Fitch Ratings has affirmed Telecom Namibia Limited’s (TN) Long-term local currency Issuer Default Rating (IDR) at ‘BB+’ and National Long-term rating at ‘A-(zaf)’. The Outlooks are Stable. All ratings have been removed from Rating Watch Negative (RWN).
The affirmation and resolution of the Rating Watch Negative reflected Fitch’s view that timely state support was forthcoming from the parent as Telecom Namibia faced a liquidity cliff in August 2015 as the bonds matured. In the financial year ending September 2015 (FY15), Telecom Namibia has received an equity injection of N$400 million from Namibia Post and Telecom Holdings Limited (NPTH), its 100% shareholder. The entire equity contribution has been applied to debt reduction. Telecom Namibia has strong operational and strategic links with the Namibian government.

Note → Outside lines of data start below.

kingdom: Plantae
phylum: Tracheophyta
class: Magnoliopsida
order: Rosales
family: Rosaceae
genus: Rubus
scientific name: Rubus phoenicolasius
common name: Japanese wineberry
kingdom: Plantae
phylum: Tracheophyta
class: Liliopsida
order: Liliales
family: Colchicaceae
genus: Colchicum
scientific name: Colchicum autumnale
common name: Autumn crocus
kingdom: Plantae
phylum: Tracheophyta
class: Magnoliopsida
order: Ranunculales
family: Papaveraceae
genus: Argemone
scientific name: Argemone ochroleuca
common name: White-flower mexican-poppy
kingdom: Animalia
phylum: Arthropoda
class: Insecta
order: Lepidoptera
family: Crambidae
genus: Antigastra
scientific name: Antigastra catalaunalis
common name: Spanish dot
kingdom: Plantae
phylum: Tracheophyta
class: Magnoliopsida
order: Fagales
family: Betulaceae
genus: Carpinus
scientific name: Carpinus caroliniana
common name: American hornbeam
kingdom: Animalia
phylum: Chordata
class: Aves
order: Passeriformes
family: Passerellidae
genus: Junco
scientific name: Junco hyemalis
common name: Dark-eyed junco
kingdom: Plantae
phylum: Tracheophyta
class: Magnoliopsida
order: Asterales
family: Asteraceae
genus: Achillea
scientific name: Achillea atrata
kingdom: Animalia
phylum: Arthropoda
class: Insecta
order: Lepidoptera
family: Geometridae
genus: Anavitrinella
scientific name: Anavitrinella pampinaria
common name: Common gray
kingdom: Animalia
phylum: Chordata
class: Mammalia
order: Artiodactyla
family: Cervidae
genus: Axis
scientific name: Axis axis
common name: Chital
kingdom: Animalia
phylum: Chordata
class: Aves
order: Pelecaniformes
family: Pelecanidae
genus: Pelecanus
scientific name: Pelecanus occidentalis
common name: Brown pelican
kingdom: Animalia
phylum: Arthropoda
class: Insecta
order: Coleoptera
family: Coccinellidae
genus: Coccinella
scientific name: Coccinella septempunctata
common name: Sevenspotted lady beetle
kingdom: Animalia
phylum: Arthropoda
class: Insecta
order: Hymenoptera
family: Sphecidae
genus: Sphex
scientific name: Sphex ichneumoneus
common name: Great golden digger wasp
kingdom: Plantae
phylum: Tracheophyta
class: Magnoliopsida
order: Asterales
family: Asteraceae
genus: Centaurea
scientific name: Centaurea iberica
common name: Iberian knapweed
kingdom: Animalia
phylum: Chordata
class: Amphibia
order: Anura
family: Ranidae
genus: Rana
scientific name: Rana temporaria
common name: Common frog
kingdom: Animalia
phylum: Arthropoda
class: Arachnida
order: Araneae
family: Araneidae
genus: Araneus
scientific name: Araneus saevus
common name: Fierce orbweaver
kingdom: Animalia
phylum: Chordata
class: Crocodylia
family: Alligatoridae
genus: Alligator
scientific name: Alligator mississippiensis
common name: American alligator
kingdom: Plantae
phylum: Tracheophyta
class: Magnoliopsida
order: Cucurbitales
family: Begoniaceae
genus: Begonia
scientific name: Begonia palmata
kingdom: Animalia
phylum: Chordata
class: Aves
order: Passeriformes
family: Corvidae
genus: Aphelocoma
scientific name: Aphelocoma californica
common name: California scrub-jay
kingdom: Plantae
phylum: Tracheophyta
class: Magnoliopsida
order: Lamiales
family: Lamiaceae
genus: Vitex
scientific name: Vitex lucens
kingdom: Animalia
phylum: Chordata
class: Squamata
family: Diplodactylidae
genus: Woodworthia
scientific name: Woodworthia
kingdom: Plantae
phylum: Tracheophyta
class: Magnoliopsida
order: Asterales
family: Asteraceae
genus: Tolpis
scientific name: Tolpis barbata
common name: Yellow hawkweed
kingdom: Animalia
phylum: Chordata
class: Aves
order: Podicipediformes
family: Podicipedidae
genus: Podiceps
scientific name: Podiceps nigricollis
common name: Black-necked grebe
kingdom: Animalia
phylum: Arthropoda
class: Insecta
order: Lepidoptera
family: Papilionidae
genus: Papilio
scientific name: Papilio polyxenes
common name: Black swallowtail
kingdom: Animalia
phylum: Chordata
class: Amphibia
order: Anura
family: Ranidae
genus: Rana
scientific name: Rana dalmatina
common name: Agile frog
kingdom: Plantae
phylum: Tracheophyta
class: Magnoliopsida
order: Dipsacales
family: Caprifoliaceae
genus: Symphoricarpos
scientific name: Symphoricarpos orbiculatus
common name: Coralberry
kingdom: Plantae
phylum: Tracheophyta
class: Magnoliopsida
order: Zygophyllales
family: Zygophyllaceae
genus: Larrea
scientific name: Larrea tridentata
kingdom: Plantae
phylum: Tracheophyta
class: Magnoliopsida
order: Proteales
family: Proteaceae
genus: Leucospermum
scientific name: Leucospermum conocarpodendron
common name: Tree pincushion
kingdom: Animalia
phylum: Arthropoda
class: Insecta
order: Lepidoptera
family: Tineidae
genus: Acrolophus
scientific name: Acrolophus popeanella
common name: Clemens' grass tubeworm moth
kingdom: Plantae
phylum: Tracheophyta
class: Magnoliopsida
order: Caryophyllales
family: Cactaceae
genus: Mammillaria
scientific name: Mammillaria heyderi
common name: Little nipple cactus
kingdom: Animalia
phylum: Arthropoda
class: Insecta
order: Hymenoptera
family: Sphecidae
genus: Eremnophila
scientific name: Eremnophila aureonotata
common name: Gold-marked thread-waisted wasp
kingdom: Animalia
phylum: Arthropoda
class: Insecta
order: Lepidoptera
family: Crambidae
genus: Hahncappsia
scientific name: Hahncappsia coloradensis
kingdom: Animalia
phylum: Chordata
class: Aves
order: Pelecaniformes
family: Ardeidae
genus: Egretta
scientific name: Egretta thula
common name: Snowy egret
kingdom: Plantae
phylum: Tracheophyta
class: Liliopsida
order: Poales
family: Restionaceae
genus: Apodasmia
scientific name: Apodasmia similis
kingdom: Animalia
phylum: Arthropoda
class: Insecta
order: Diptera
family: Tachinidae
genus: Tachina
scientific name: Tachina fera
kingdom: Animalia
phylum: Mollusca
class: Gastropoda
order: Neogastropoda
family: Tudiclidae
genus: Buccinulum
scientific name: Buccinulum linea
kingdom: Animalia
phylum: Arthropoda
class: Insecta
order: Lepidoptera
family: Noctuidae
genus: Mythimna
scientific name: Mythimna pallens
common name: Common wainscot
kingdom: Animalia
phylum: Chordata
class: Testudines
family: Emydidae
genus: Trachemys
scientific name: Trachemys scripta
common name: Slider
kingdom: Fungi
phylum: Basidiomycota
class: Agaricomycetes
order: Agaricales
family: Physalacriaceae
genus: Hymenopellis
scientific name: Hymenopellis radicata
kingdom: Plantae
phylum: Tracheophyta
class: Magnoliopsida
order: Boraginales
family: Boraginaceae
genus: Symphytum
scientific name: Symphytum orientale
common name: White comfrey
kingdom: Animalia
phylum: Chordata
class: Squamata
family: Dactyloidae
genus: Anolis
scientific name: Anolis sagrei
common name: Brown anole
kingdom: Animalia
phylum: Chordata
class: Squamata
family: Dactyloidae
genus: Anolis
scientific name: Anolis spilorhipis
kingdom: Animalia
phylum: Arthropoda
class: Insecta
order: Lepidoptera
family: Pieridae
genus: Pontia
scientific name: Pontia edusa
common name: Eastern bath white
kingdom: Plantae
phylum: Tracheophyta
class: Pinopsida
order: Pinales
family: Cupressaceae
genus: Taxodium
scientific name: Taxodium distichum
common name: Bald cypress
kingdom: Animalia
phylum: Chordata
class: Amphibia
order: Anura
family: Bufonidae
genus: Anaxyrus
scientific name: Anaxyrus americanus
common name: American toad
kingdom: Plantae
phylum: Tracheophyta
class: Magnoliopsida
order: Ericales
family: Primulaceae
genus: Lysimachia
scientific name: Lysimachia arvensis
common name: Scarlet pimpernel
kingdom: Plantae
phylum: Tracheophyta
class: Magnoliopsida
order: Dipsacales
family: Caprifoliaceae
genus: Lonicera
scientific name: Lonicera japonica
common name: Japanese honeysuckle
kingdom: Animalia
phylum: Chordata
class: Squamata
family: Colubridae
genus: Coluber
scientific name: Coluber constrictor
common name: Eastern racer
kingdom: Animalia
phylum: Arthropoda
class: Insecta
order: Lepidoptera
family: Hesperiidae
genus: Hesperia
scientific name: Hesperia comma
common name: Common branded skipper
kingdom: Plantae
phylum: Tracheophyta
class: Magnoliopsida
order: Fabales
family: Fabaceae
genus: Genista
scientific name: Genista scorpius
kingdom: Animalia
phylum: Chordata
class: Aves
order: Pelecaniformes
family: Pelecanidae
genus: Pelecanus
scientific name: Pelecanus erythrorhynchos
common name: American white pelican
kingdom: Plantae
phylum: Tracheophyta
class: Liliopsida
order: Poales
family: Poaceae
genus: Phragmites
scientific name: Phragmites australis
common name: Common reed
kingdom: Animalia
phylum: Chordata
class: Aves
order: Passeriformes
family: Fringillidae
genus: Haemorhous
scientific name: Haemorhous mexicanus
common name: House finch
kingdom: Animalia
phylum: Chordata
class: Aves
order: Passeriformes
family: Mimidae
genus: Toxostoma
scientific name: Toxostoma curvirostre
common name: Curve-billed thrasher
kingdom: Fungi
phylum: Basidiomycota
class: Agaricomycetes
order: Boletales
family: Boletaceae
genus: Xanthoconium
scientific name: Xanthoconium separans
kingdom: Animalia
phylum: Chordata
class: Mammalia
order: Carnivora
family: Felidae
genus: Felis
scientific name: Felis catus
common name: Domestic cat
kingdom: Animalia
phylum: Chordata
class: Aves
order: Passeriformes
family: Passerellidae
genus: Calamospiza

These included a N$400 million equity injection received in Financial Year 2015, Telecom Namibia’s ownership links with West African Cable System’s (WACS) sub-sea cable landing rights and potential transfer of property from NPTH to Telecom Namibia in Financial Year 2017 and guarantee for an European Investment Bank loan, which was settled in Financial Year 2014, as well as providing important network links to local government departments, schools and hospitals.
Fitch viewed Telecom Namibia’s standalone operating profile in the ‘B’ category, but due to the liquidity risks, the standalone rating without government support is ‘CCC’. Telecom Namibia faces significant refinancing risk of its short-term debt.
Fitch believes Telecom Namibia’s management, the Namibia Post and Telecommunications Holdings Board and the Ministry of ICT have acknowledged the shortcomings of the company’s mobile strategy. Fitch expects that the turnaround strategy will be focused on the fixed line network and fibre backbone, and move away from an aggressive mobile coverage plan. This will entail Telecom Namibia improving mobile data services in major population centres and increasing the utilisation of the WACS cable.